Zu mir kommen sie! Von mir lassen sie sich ins Reich Gottes rufen. Jesus hat sich darüber gefreut – das müssen wir seinen Gleichnissen doch anmerken. Und hat die Anderen, die Pharisäer, die Frommen seines Volkes einladen wollen, dass sie sich mitfreuten! Sich mitfreuten darüber, dass Verlorene von Gott gefunden wurden durch Jesus, dass sie alle, alle miteinander an der herrlichen Zukunft des Gottesreichen Anteil nehmen sollten. Alle, alle miteinander, die, die von Anfang bei der Herde Gottes geblieben waren, und die anderen, die verlorenen Schafe, die nun durch Jesus wiedergefunden waren.

Die Gerechten genauso wie die Sünder: Alle, alle miteinander sollten sich nun freuen, dass ihnen durch Jesu Wort und Wirken das Gottesreich nahegebracht wurde. Miteinander sollten sie sich freuen: Jesus, der das Verlorene wiederfand, und die Verlorenen, die gefunden waren, die Zöllner und Sünder, alle, die ihn hörten, und die Frommen, die zunächst noch kritisch und misstrauisch beiseite standen!

Freilich: Wir – merken wir das? Kümmern wir uns überhaupt darum? Erkennen wir irgendetwas von dem Ruf unseres Heilandes – aneinander! So, dass wir merken, seine Herde wächst. So, dass wir merken, er suche auch heute, was verloren ist. So, dass wir, die wir von ihm gefunden sind, zusammenrücken, beieinanderstehen. Ich sage: Weil wir einander nicht ernst genug nehmen, und weil wir den lebendigen Gott nicht ernst genug nehmen, darum begreifen wir so wenig von der Tiefe der Worte Jesu und von der Gewalt seiner Taten, wie sie uns das Evangelium vor Augen malt. Wir – die wir bloß stückweise Menschen sind. Wir, die wir uns selber und die, mit denen wir zusammen sind, immer nur in einer bestimmten Weise sehen können. Wir, die wir beispielsweise den Grundstücksnachbarn sehen, gegen welchen wir unser gutes Recht zu behaupten haben – und vergessen dann gar zu leicht, dass er doch mit uns zusammen gehört, zu der einen Herde! Und dass wir nur ganz mit dabei sein können, nicht so ein bisschen, nicht einfach so am Sonntag, und sonst nicht. Wir, die wir meinen, wir könnten unsern Glauben für sich haben und könnten unser Leben für sich haben. Die wir meinen, das ginge ganz gut und ganz reibungslos, dass wir zur Herde Jesu Christi gehören, und im Übrigen für uns, und womöglich noch gegeneinander, unser Leben führen.
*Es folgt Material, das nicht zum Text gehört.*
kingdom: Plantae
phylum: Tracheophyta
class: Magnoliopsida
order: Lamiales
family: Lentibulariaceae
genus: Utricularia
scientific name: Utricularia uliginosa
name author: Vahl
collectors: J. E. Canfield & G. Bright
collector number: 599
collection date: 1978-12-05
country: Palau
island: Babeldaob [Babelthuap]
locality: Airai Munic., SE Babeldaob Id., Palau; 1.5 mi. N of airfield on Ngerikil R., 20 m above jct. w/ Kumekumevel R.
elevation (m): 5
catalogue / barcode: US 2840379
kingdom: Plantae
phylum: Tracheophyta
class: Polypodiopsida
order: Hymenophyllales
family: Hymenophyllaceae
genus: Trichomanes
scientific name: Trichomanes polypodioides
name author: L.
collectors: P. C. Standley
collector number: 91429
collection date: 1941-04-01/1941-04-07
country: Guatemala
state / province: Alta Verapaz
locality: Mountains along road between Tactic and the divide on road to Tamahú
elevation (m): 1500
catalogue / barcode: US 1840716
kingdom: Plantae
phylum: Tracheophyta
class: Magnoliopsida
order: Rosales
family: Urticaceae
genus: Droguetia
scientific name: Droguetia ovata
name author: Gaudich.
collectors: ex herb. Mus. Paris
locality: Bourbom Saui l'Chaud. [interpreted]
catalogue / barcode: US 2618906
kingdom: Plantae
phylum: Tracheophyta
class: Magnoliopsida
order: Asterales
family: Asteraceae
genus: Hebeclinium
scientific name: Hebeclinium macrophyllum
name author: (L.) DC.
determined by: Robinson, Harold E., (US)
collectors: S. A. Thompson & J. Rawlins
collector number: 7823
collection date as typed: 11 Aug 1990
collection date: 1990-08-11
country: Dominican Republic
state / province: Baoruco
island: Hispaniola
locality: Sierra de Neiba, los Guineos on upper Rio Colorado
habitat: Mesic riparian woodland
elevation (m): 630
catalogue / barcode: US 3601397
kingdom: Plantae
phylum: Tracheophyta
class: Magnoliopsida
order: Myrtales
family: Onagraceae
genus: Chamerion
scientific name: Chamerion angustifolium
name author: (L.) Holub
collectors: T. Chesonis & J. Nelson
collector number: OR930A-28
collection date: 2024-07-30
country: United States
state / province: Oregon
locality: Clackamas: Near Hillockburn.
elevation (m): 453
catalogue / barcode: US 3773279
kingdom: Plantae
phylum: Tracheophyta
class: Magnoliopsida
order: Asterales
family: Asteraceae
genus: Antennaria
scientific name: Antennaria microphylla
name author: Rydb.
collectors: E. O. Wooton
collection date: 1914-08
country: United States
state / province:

Seht, liebe Freunde! Wir sollten das begreifen, und darum meinte ich, es sei notwendig, das wir zunächst einmal bei den Gegnern Jesu in die Schule gehen, - dass wir ganz zusammengehören in unserem Glauben, oder dass wir gar nicht dazugehören.

Ganz – und sollten dann auch daran denken, mit wem wir es zu tun haben. Sollten daran denken, mit wem wir zusammenleben, zusammenkommen, zusammenarbeiten, zusammenhandeln. Sollten uns freuen, miteinander, dass wir zusammen gerufen sind, alle, alle miteinander.